Your instructions ::
Show each line from the records below in which the word "Integration" occurs.

Collected data ::
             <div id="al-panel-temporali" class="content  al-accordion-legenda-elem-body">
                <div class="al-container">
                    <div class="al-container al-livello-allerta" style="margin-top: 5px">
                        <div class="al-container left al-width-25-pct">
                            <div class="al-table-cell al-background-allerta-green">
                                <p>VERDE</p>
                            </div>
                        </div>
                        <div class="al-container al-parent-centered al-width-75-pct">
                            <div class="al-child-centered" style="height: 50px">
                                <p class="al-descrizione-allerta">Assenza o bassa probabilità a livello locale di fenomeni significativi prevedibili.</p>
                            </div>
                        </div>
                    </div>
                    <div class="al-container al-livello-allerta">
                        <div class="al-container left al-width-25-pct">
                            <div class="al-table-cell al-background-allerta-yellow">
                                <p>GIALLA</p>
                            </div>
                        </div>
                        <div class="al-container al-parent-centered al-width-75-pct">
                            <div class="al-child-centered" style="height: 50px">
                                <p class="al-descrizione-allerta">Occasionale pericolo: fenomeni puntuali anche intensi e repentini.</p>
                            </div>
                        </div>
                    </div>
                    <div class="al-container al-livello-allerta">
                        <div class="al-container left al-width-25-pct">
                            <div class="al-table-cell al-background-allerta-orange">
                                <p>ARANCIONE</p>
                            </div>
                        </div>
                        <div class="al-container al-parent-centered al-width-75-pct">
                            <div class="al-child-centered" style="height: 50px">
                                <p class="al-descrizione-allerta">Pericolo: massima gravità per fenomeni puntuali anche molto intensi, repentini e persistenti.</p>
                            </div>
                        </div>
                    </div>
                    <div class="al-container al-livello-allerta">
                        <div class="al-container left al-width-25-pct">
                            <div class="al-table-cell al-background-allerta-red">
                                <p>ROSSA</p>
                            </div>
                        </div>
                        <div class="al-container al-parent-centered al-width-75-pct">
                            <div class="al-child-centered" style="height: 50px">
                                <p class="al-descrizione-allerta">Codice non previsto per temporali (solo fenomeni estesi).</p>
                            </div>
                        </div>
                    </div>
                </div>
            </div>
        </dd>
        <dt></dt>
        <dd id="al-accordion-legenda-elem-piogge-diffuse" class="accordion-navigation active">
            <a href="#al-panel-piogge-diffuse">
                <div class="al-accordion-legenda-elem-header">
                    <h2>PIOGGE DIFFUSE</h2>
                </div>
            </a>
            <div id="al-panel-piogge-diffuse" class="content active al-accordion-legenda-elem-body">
==
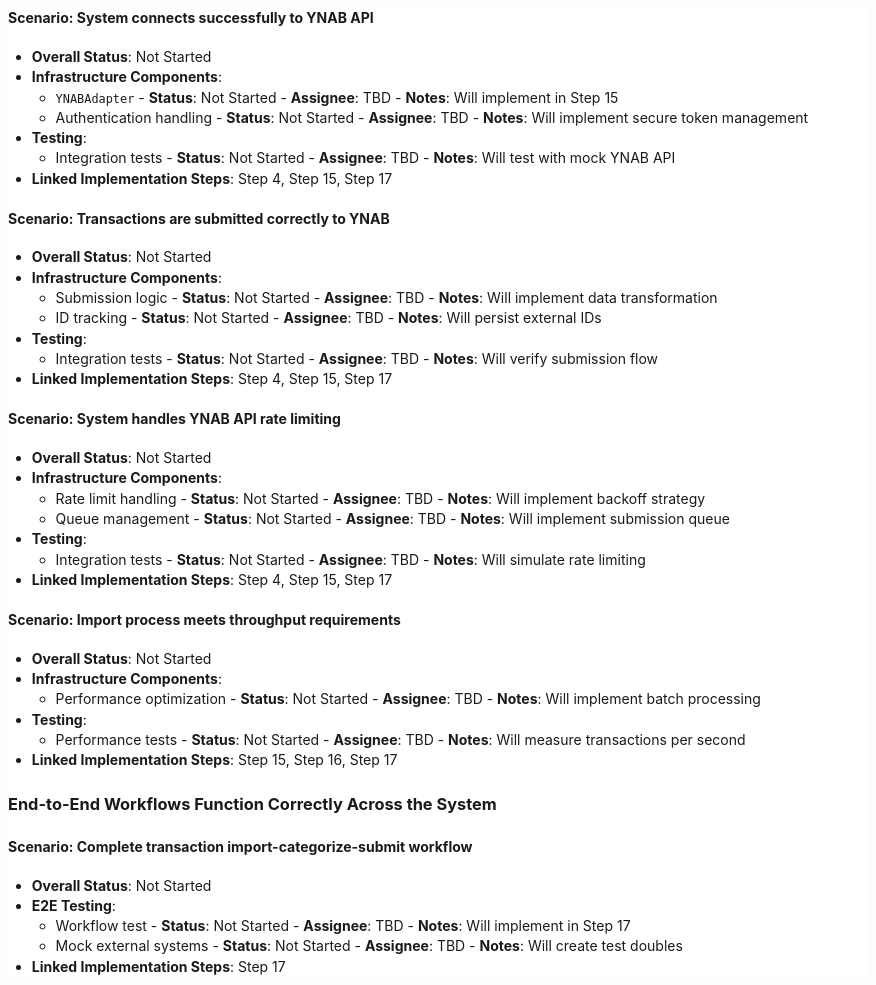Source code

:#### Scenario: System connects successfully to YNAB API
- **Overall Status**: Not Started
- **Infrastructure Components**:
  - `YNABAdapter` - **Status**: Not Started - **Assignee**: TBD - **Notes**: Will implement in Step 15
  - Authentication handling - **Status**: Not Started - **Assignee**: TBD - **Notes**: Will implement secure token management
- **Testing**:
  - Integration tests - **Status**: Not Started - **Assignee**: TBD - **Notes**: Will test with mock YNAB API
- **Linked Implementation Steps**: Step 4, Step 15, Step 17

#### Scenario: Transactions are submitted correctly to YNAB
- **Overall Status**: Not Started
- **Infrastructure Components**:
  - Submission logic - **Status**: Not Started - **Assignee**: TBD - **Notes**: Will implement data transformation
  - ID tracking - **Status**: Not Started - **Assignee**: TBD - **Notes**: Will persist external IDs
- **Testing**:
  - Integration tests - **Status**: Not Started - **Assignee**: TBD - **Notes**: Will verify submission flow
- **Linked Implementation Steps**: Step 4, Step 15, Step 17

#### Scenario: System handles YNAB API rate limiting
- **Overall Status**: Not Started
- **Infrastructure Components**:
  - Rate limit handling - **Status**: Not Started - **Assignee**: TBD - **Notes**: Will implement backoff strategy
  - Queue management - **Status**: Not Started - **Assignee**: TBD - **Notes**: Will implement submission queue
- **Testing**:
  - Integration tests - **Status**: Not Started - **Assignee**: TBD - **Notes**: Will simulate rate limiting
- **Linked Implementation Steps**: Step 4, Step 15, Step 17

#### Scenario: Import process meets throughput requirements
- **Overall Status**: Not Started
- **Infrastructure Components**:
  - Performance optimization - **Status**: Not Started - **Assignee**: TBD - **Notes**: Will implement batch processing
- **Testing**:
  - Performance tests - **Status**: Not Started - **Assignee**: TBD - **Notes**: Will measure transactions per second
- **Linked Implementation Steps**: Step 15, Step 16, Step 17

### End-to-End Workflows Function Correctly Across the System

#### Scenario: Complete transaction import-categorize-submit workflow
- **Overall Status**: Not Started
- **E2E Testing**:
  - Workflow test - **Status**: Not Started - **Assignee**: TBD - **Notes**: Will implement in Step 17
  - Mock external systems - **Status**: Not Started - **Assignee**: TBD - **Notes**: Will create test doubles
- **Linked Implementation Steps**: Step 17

Solution for this exercise ::
  - Integration tests - **Status**: Not Started - **Assignee**: TBD - **Notes**: Will test with mock YNAB API
  - Integration tests - **Status**: Not Started - **Assignee**: TBD - **Notes**: Will verify submission flow
  - Integration tests - **Status**: Not Started - **Assignee**: TBD - **Notes**: Will simulate rate limiting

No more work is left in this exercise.